Фильм и коммуникация
Фильм и коммуникация
Условный жанр «Сказания» обозначен уже в заголовке, который относится, разумеется, не только к оратории Андрея Балашова, но и к самому фильму. Между тем эта условность – равновесие между традицией и современностью – резко нарушается самим режиссером. Пианист Андрей Балашов, раненный на фронте, вернувшийся в консерваторию и в порыве отчаяния бежавший прочь, на родину, в Сибирь, очень далек от прежних героев Пырьева, подобных Климу Ярко, ибо их индивидуальность (когда находился актер, подобный Крючкову или Андрееву) осуществляла себя на фоне их же нормативности и всеобщности. Андрей Балашов и в силу редкой профессии, выбранной для него режиссером, и по житейской ситуации, в которую он поставлен, и, главное, может быть, благодаря неповторимой конкретности среды, которая сразу уводит воображение зрителя от всеобщего, – терял это особое качество пырьевских героев и индивидуализировался до конца. Его переживания, когда на сцене его соперник Оленич играет «Мефисто-вальс», душевные переливы в разговоре с любимой девушкой и любимым учителем – все это решалось обычными приемами бытовой психологической драмы и начисто лишало образ эпического начала. Наступал сбой.

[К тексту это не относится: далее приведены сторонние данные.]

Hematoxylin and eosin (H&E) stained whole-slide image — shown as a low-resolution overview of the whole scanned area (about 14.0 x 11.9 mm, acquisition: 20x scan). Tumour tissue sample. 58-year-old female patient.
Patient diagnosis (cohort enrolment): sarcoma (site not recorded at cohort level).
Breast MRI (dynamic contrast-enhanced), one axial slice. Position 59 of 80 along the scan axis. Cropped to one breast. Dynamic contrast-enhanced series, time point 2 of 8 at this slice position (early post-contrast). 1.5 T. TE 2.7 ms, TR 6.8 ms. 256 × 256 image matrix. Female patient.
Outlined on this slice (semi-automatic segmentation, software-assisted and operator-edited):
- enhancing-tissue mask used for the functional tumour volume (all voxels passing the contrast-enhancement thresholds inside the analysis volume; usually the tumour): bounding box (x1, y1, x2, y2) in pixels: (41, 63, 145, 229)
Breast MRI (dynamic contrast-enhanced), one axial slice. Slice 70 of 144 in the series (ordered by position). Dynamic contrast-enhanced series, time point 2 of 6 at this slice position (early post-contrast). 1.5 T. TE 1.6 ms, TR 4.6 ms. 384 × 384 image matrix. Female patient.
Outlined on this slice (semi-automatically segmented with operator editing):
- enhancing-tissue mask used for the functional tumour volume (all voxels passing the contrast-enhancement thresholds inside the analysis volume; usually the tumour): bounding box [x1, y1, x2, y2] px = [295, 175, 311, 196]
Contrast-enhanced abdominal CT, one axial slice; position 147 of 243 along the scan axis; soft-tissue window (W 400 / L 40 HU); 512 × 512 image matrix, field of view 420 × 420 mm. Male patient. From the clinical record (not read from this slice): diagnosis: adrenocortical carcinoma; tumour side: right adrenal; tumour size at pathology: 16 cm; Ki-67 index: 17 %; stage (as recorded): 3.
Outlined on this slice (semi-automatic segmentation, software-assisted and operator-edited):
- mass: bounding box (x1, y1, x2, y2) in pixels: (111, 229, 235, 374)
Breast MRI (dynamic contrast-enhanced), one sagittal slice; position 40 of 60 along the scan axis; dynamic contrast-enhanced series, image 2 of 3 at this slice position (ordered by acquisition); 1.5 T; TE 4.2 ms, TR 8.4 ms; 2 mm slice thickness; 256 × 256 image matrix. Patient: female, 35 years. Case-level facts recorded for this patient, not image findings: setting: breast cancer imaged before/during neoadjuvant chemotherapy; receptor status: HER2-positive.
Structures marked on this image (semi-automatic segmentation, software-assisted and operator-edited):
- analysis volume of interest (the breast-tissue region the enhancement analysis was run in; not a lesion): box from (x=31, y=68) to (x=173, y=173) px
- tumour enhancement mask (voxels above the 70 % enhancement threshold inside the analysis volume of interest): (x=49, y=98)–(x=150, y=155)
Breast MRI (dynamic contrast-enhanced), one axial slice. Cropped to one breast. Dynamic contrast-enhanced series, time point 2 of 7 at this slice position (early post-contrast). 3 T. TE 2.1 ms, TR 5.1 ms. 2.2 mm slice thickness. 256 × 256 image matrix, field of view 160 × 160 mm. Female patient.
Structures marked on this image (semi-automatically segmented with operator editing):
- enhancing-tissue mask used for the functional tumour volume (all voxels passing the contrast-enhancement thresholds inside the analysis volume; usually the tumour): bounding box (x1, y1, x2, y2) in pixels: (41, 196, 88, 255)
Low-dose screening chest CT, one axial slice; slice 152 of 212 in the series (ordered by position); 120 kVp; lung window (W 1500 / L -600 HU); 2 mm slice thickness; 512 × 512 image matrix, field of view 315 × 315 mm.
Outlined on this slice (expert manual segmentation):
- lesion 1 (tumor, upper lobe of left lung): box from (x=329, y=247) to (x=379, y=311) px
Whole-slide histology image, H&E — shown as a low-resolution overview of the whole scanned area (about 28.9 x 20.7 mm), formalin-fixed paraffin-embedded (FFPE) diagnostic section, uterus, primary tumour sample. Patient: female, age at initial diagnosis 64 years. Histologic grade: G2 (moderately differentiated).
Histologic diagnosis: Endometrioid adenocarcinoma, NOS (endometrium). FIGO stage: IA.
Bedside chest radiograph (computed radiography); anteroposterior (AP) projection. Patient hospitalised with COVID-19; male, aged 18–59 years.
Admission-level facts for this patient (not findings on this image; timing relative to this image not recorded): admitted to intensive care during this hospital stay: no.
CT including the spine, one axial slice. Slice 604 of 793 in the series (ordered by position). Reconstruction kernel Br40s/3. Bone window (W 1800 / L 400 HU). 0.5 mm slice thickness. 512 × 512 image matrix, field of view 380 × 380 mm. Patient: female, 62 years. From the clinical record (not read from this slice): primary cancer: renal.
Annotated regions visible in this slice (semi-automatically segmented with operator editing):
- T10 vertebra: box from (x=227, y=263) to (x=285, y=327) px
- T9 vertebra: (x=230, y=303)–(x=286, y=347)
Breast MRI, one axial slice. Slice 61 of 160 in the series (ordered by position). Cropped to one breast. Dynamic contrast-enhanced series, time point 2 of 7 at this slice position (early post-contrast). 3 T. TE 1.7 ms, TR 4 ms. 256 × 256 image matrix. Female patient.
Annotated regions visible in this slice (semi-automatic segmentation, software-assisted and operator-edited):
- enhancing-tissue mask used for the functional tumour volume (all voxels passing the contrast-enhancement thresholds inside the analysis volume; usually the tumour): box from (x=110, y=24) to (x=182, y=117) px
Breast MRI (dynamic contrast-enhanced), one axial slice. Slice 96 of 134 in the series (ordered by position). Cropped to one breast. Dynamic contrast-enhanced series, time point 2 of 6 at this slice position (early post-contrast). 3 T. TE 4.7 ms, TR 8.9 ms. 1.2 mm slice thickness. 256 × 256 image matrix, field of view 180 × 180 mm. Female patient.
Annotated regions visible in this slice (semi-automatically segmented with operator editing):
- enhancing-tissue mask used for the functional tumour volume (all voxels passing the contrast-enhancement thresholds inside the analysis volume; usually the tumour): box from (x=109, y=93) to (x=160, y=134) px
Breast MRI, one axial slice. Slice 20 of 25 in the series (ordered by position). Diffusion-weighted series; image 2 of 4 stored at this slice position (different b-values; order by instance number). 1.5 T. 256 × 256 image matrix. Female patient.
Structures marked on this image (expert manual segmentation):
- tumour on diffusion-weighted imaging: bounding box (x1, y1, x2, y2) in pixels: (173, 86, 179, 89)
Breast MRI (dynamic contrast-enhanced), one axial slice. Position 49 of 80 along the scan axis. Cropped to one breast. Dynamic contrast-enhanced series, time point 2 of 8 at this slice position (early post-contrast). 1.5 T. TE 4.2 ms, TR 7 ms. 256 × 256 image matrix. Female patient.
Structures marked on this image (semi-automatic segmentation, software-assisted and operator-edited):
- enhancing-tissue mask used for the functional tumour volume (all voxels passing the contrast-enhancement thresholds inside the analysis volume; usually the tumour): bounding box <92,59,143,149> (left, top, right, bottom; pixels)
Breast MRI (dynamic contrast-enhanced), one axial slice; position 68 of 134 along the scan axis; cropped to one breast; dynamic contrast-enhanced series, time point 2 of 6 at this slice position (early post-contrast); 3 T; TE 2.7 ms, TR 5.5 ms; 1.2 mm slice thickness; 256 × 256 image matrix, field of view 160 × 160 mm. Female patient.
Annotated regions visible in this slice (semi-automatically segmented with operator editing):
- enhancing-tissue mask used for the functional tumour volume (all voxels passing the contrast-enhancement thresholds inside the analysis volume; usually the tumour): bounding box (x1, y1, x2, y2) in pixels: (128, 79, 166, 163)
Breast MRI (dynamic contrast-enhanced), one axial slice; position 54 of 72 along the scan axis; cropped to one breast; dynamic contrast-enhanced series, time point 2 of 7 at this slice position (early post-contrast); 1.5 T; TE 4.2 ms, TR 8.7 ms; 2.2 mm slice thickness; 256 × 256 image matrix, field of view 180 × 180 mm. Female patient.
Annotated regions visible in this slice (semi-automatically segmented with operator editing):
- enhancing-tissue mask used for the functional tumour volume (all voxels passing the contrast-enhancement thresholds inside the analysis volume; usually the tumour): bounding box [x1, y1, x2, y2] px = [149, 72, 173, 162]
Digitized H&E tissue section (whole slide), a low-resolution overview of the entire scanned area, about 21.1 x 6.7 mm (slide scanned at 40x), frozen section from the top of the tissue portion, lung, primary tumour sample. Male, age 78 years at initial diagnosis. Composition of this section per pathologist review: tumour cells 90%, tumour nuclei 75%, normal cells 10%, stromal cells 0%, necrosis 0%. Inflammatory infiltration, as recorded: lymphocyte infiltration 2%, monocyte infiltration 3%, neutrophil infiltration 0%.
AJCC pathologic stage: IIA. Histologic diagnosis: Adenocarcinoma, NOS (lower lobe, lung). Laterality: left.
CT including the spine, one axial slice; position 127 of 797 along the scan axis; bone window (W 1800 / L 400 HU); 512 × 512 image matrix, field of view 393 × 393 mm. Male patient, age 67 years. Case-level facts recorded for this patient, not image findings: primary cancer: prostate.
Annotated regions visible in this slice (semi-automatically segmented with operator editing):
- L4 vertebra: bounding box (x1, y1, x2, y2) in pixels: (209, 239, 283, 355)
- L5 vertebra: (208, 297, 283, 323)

Разумеется, Пырьев, который, как мы говорили, никогда не выходил на сцену, не прикрывшись характерностью жанра, обратился на этот раз к условности мелодрамы. Сдвиг жанра нетрудно проследить по типажу исполнителя. Если в колхозных комедиях это «народный» герой – Н. Крючков, если для оперетты «В шесть часов вечера после войны» Пырьев берет тип мужественного и оптимистичного красавца Е. Самойлова, то на роль Андрея Балашова приглашает молодого актера редкого «демонического» типа – В. Дружникова. Но мелодрама эта была «стыдливая», притворяющаяся, в свою очередь, психологической драмой. На этой почве между Пырьевым и его зрителем (имеется в виду то, что называется широким, массовым зрителем), который обычно легко и готовно принимал предложенную условность, возникал дискрепанс. В своих воспоминаниях режиссер раздраженно отвечал на те многочисленные письма, в которых зрители впервые и категорически требовали от него житейского правдоподобия, когда Андрей Балашов, не взяв расчета и паспорта, исчезал со стройки в неизвестность или Наташа Малинина отказывалась лететь на международный конкурс в Америку, чтобы остаться с любимым в сибирской чайной.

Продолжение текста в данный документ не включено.